• [Instructions to follow] Recast the lines below as a two-column CSV with the headers "field" and "value." Give one row per line, put each entry in its own quoted field with any line breaks turned into spaces, and leave the pictures out.

A block of data:
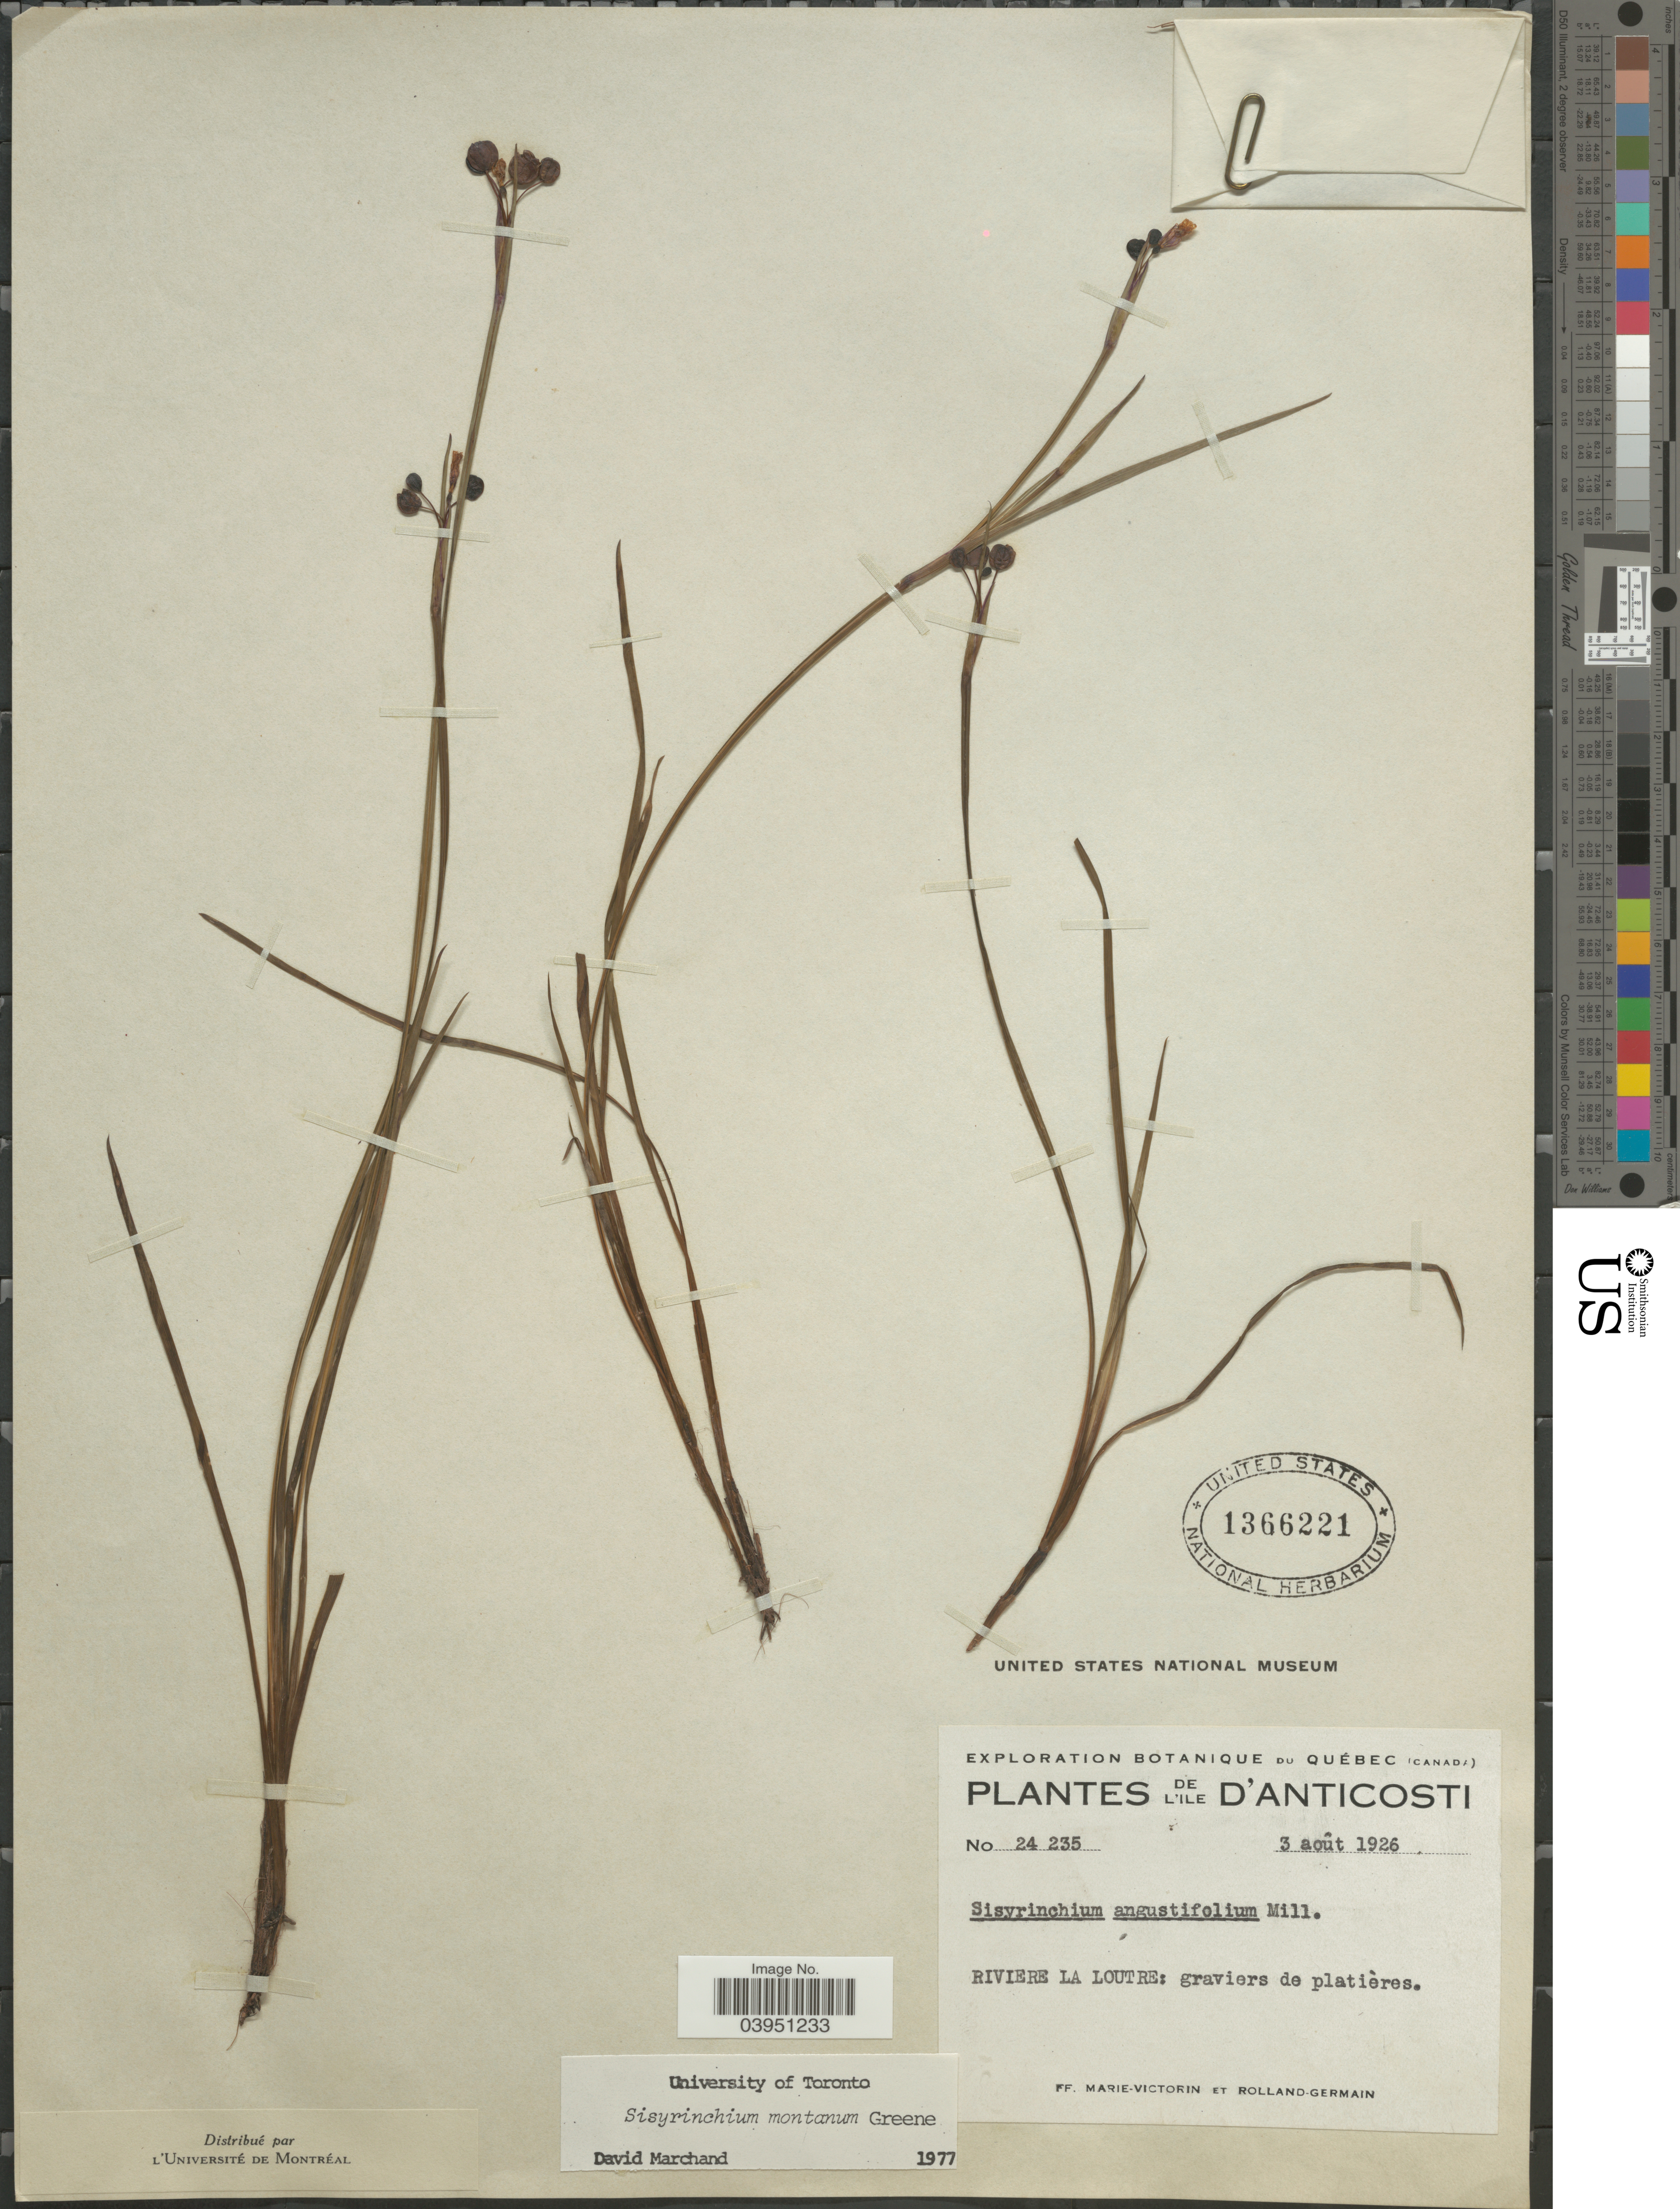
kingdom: Plantae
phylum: Tracheophyta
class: Liliopsida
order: Asparagales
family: Iridaceae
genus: Sisyrinchium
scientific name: Sisyrinchium montanum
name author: Greene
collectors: F. Marie-Victorin & Rolland-Germain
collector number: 24235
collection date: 1926-08-03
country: Canada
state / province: Quebec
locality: L'ile D'Anticosti. Riviere La Loutre: graviers de platières.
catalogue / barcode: US 1366221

• [Exercise output]
field,value
"kingdom:","Plantae"
"phylum:","Tracheophyta"
"class:","Liliopsida"
"order:","Asparagales"
"family:","Iridaceae"
"genus:","Sisyrinchium"
"scientific name:","Sisyrinchium montanum"
"name author:","Greene"
"collectors:","F. Marie-Victorin & Rolland-Germain"
"collector number:","24235"
"collection date:","1926-08-03"
"country:","Canada"
"state / province:","Quebec"
"locality:","L'ile D'Anticosti. Riviere La Loutre: graviers de platières."
"catalogue / barcode:","US 1366221"